Extrait du document:
_____

Espion ou expert en IE ?

Dans son Numéro 3815 (du 7 au 13 janvier 2010), le magazine « Valeurs actuelles » titre sur « Le retour des espions. Nouvelles menaces et nouveaux réseaux ». Ce dossier spécial mélange ainsi pèle mêle et sans trop de précaution : l’infiltration dans les systèmes informatiques par les chinois (page 8), les taupes du KGB (page 9), l’espion estonien Herman Simm (page 12), l’affaire du chercheur au CNRS Rolf Dobbertin (page 14)… Dans cette galerie de portraits, il n’y a finalement rien de très nouveau ; rien à part des histoires connues et rabâchées régulièrement par la presse pour faire du « sensationnel » (et accessoirement augmenter les ventes en kiosque). Pourtant, au milieu de cet état des lieux de l’espionnage, on retrouve une interview de Bernard Carayon, « Pour une Europe de l’intelligence économique » (pages 10 et 11). Une fois de plus, l’assimilation systématique entre Intelligence économique et espionnage joue à plein… Il est vrai que depuis sa naissance, l’Intelligence économique « sent le souffre ». Le secteur professionnel ne jouit pas toujours, selon Nicolas Moinet, d’une « image très positive (beaucoup par fantasme mais aussi parce qu’il n’y a pas de fumée sans feu) » [1]. Depuis que le terme « Intelligence économique » s’est forgé dans les années 1990, la confusion est largement entretenue avec le renseignement et l’espionnage [2]. D’un coté, l’entrepreneur (au sens schumpétérien du terme) est  invité à la prudence, car pour les pouvoirs publics l’entreprise « ne doit pas se transformer en service de renseignement et ceux-ci n’ont pas vocation à devenir des entreprises » [3]. De l’autre, le professionnel du renseignement croit voir dans l’Intelligence économique « une dépossession de ses savoir-faire, une démystification de certaines de ses procédures » [4].

_____

Données sources:

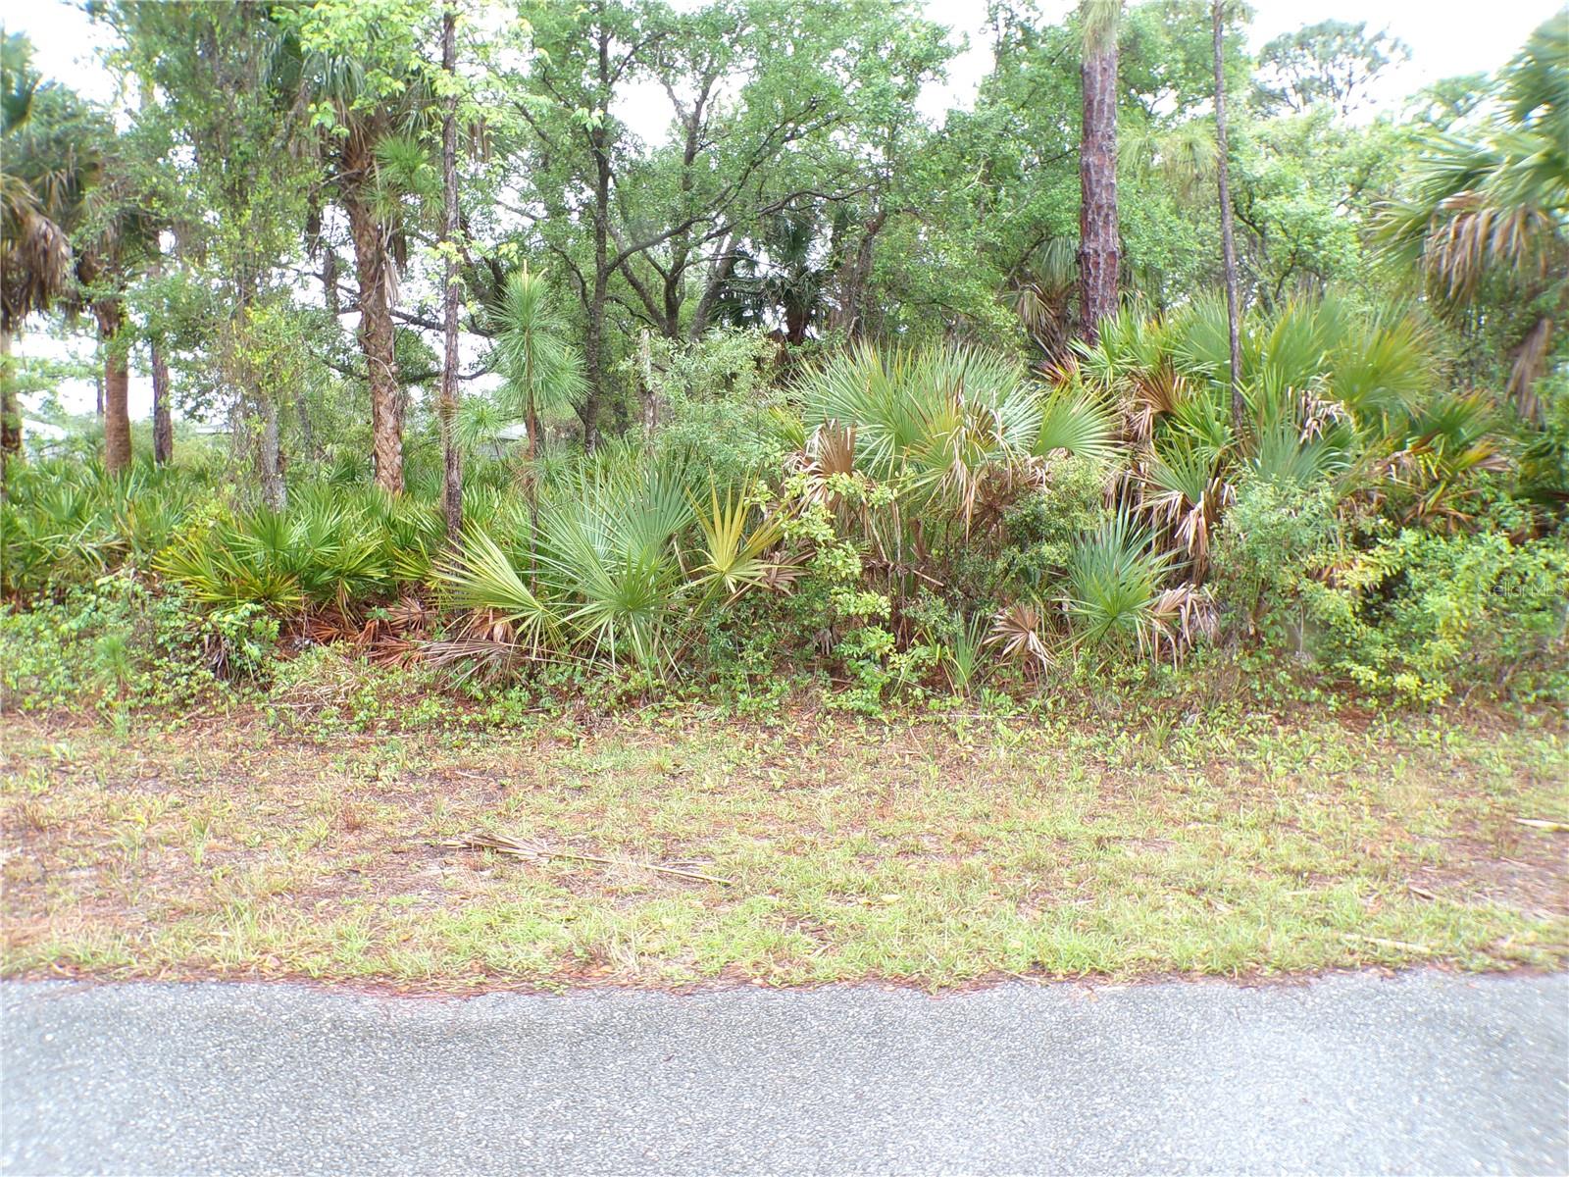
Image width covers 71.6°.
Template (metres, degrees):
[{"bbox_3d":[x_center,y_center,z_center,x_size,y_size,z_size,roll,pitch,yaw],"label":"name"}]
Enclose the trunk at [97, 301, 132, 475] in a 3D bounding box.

_____

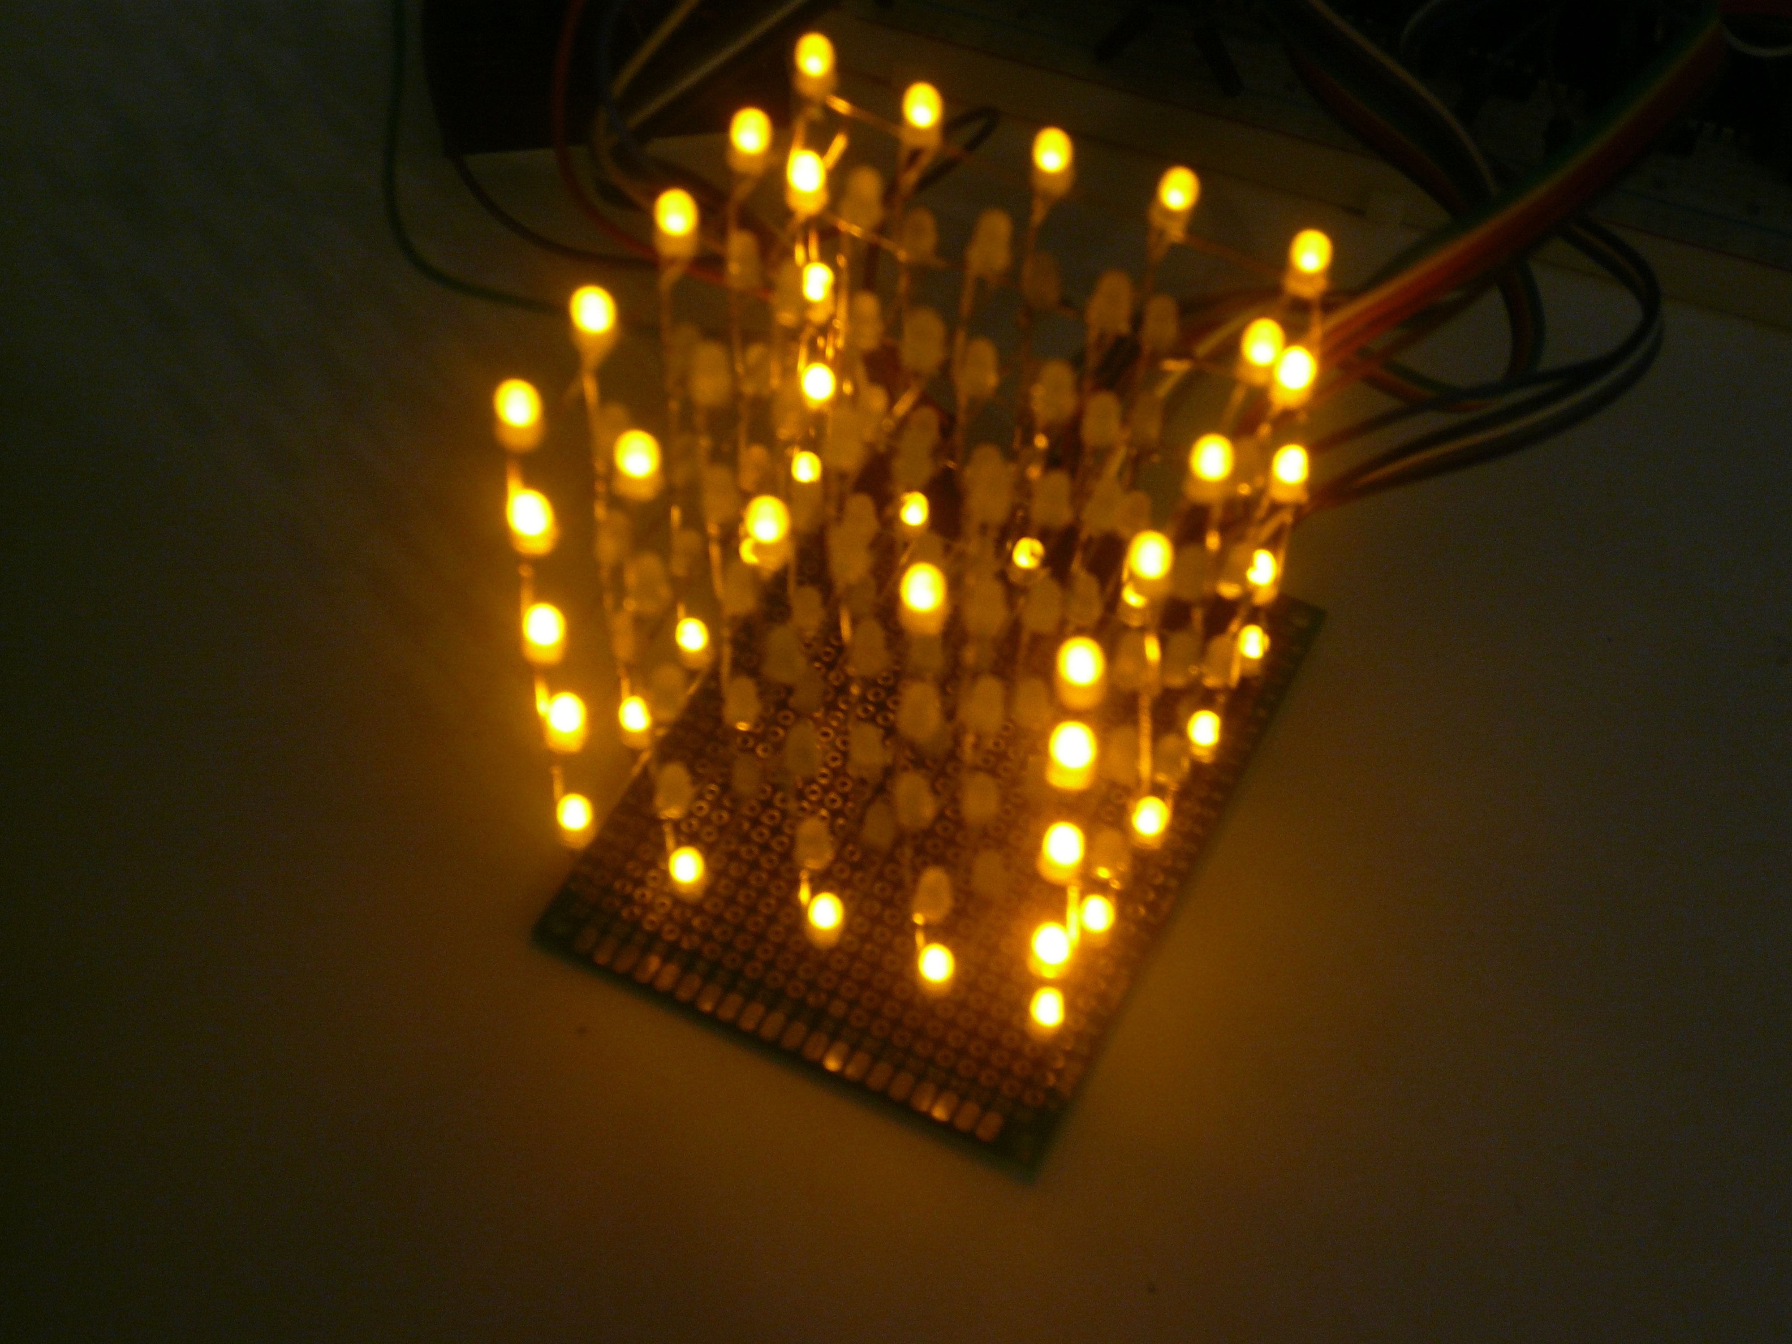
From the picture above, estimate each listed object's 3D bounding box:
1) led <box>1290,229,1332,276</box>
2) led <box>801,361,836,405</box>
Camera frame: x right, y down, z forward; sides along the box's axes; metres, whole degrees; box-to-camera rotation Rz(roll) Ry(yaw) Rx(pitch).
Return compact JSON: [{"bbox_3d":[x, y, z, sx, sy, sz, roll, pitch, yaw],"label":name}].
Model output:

_____

Consigne: Reproduisez à l'identique l'intégralité de l'extrait sur l'intelligence économique et l'espionnage.

Réponse:
Espion ou expert en IE ?

Dans son Numéro 3815 (du 7 au 13 janvier 2010), le magazine « Valeurs actuelles » titre sur « Le retour des espions. Nouvelles menaces et nouveaux réseaux ». Ce dossier spécial mélange ainsi pèle mêle et sans trop de précaution : l’infiltration dans les systèmes informatiques par les chinois (page 8), les taupes du KGB (page 9), l’espion estonien Herman Simm (page 12), l’affaire du chercheur au CNRS Rolf Dobbertin (page 14)… Dans cette galerie de portraits, il n’y a finalement rien de très nouveau ; rien à part des histoires connues et rabâchées régulièrement par la presse pour faire du « sensationnel » (et accessoirement augmenter les ventes en kiosque). Pourtant, au milieu de cet état des lieux de l’espionnage, on retrouve une interview de Bernard Carayon, « Pour une Europe de l’intelligence économique » (pages 10 et 11). Une fois de plus, l’assimilation systématique entre Intelligence économique et espionnage joue à plein… Il est vrai que depuis sa naissance, l’Intelligence économique « sent le souffre ». Le secteur professionnel ne jouit pas toujours, selon Nicolas Moinet, d’une « image très positive (beaucoup par fantasme mais aussi parce qu’il n’y a pas de fumée sans feu) » [1]. Depuis que le terme « Intelligence économique » s’est forgé dans les années 1990, la confusion est largement entretenue avec le renseignement et l’espionnage [2]. D’un coté, l’entrepreneur (au sens schumpétérien du terme) est  invité à la prudence, car pour les pouvoirs publics l’entreprise « ne doit pas se transformer en service de renseignement et ceux-ci n’ont pas vocation à devenir des entreprises » [3]. De l’autre, le professionnel du renseignement croit voir dans l’Intelligence économique « une dépossession de ses savoir-faire, une démystification de certaines de ses procédures » [4].